YOUR OBJECTIVE> Below is a listing from which only part is wanted; return exactly the lines from the one with "10: (816, 15, 0.31)" up to and including the one with "14: (8, 61, 0.79)".

INPUT DATA>
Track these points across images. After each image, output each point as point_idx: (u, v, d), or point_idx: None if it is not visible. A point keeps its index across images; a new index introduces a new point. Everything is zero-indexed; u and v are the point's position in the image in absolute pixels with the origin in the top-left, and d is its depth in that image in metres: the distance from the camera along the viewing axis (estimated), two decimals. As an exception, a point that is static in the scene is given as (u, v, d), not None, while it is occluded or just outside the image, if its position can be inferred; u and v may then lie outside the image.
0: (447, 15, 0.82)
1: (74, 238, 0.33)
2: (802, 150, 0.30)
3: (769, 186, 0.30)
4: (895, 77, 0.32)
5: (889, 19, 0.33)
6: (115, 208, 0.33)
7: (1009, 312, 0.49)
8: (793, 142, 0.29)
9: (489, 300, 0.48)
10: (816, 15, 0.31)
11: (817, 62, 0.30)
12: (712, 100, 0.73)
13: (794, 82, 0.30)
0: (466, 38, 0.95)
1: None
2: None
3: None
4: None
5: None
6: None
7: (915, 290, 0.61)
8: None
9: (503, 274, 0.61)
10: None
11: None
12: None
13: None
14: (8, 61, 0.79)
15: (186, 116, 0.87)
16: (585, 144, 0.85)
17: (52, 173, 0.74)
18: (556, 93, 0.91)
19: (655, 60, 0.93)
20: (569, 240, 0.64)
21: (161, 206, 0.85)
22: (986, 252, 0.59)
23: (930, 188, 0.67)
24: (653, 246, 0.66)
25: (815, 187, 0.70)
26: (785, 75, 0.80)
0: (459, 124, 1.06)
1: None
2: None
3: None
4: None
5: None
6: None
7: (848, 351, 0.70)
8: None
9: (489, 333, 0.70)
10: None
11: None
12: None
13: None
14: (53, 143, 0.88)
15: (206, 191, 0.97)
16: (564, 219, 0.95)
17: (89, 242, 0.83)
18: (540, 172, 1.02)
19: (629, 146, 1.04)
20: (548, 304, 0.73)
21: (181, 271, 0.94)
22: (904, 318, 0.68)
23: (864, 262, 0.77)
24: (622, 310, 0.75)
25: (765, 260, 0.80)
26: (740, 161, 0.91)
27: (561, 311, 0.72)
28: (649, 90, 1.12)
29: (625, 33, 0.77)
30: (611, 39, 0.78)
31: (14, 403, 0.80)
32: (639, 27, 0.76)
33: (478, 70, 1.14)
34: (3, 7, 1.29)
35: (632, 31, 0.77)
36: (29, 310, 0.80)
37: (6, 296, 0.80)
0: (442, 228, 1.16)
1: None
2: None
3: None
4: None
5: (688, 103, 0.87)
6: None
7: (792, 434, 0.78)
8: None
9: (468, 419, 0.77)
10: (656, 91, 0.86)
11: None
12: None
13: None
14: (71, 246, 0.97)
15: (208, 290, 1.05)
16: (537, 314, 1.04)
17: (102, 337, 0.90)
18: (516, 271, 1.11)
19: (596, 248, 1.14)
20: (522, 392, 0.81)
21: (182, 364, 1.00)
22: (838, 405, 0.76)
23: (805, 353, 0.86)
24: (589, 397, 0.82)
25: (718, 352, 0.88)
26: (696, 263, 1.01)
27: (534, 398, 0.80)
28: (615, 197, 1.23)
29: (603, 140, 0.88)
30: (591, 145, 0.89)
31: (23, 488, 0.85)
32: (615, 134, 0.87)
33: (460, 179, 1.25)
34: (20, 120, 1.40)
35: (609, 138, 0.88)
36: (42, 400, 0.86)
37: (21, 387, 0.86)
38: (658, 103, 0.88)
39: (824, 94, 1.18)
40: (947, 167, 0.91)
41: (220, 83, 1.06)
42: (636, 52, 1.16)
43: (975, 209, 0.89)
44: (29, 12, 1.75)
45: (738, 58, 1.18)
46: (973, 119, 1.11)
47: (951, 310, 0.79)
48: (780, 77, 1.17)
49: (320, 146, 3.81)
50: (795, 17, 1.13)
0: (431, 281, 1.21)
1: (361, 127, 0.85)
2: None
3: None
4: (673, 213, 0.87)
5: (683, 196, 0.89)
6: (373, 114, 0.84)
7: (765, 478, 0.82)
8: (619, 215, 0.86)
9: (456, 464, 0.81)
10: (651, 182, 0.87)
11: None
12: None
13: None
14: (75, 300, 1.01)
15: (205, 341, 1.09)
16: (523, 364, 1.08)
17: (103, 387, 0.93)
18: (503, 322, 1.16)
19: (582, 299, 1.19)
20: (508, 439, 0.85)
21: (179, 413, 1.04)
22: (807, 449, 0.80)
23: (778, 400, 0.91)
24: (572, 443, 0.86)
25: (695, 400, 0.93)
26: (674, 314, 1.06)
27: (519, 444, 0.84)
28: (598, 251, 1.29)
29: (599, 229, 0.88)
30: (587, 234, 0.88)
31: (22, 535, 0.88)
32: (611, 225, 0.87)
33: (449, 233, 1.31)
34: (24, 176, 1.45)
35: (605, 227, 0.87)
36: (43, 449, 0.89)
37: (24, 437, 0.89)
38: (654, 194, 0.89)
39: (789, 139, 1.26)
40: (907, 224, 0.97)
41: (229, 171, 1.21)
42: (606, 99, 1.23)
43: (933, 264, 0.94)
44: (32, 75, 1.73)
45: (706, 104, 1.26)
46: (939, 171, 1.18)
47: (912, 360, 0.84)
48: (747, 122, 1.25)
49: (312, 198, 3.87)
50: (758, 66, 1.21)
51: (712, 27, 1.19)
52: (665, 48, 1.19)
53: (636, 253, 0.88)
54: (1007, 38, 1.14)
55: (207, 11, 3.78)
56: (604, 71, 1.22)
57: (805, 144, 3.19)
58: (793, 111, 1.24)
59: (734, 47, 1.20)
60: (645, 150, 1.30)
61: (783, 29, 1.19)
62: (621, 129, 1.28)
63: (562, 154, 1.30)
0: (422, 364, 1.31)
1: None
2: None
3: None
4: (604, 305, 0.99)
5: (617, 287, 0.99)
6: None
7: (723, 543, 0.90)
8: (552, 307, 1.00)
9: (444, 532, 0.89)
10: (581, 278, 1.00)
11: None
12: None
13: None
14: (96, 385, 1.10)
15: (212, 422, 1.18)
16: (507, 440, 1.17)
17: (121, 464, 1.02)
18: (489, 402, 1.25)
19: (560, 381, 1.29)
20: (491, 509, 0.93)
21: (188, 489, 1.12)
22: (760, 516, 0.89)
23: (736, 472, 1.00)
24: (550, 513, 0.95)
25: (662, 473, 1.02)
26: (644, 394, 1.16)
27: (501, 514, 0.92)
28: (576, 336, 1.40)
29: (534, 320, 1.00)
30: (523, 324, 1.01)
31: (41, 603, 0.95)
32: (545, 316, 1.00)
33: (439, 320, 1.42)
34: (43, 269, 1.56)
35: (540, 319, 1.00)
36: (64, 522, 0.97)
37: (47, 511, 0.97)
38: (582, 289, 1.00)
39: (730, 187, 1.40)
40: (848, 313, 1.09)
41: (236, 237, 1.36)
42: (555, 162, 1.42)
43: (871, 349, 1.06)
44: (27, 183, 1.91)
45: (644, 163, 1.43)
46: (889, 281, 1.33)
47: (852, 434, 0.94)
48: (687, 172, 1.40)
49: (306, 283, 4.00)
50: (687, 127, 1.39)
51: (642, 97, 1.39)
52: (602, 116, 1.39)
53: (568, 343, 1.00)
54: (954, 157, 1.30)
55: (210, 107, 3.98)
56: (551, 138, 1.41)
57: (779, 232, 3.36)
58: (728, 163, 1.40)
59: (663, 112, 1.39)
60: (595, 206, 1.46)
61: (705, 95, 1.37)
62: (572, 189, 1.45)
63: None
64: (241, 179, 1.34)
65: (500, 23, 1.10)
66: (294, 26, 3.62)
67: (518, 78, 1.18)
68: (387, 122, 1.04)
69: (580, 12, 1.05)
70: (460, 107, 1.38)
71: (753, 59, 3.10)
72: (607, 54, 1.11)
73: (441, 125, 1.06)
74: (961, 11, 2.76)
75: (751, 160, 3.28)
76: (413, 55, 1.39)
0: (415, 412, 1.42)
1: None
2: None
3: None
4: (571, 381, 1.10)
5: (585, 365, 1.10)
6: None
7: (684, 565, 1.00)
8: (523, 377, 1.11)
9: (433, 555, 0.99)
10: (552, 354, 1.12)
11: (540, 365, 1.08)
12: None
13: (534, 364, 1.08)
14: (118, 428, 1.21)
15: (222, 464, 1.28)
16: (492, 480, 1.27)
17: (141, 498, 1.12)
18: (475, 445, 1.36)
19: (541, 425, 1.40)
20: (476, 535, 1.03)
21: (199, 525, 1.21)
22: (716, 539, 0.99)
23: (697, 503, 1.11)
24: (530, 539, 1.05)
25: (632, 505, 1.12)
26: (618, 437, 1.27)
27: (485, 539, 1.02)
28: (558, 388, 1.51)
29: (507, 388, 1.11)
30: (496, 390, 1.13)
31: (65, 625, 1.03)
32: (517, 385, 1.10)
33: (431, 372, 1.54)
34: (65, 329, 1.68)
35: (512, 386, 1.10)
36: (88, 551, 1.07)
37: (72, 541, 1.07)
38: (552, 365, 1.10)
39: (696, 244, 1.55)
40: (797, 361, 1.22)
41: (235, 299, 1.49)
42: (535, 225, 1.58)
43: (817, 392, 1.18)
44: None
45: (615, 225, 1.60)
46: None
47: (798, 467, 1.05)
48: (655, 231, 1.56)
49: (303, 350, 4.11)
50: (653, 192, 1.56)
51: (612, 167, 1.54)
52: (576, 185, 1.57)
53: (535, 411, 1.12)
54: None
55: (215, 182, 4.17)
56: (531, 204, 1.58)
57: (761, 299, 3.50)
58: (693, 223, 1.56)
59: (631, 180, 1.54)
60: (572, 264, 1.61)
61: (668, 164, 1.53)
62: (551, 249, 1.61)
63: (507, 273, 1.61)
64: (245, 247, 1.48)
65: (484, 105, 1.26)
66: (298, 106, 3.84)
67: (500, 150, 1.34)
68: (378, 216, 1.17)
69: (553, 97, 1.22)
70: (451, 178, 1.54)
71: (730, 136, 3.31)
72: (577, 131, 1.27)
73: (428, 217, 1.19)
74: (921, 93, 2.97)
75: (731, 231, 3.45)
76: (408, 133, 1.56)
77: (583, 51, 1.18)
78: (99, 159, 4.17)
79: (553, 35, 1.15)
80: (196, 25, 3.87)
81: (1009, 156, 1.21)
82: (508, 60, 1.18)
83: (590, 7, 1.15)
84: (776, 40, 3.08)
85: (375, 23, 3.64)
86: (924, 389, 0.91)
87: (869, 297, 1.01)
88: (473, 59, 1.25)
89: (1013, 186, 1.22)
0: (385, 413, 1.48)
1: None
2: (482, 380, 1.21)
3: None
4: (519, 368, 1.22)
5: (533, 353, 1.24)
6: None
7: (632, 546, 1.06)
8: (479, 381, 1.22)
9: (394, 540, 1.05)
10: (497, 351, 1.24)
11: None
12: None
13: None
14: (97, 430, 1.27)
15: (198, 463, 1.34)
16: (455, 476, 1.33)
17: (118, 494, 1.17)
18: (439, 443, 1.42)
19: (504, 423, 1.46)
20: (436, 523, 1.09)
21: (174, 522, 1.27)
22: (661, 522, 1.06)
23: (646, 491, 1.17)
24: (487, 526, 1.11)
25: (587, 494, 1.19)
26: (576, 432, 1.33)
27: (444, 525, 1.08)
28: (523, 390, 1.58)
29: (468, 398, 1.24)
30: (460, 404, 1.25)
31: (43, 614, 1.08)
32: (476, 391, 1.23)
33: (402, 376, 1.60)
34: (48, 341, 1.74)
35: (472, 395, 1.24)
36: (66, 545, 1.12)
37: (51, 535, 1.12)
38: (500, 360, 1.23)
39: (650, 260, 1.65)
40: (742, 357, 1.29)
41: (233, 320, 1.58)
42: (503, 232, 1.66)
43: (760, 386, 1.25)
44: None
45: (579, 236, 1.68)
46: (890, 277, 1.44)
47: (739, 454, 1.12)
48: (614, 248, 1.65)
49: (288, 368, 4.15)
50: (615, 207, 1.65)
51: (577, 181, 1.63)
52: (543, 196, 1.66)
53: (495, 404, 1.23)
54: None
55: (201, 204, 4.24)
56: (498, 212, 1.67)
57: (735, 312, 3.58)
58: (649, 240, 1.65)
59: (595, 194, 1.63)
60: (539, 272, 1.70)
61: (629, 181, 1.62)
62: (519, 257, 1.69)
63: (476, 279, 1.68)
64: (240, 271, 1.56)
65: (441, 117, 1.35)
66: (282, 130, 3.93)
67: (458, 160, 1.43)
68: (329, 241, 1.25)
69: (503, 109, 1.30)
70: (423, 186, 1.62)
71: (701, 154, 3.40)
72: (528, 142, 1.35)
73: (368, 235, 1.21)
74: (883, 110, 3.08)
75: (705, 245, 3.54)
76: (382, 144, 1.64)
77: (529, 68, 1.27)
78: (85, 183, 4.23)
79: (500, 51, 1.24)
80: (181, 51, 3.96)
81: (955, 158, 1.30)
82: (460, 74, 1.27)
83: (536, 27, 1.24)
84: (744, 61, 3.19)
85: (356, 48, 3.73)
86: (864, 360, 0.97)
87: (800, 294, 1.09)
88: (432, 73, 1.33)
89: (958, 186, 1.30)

WRITTEN REPLY>
10: (816, 15, 0.31)
11: (817, 62, 0.30)
12: (712, 100, 0.73)
13: (794, 82, 0.30)
0: (466, 38, 0.95)
1: None
2: None
3: None
4: None
5: None
6: None
7: (915, 290, 0.61)
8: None
9: (503, 274, 0.61)
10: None
11: None
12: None
13: None
14: (8, 61, 0.79)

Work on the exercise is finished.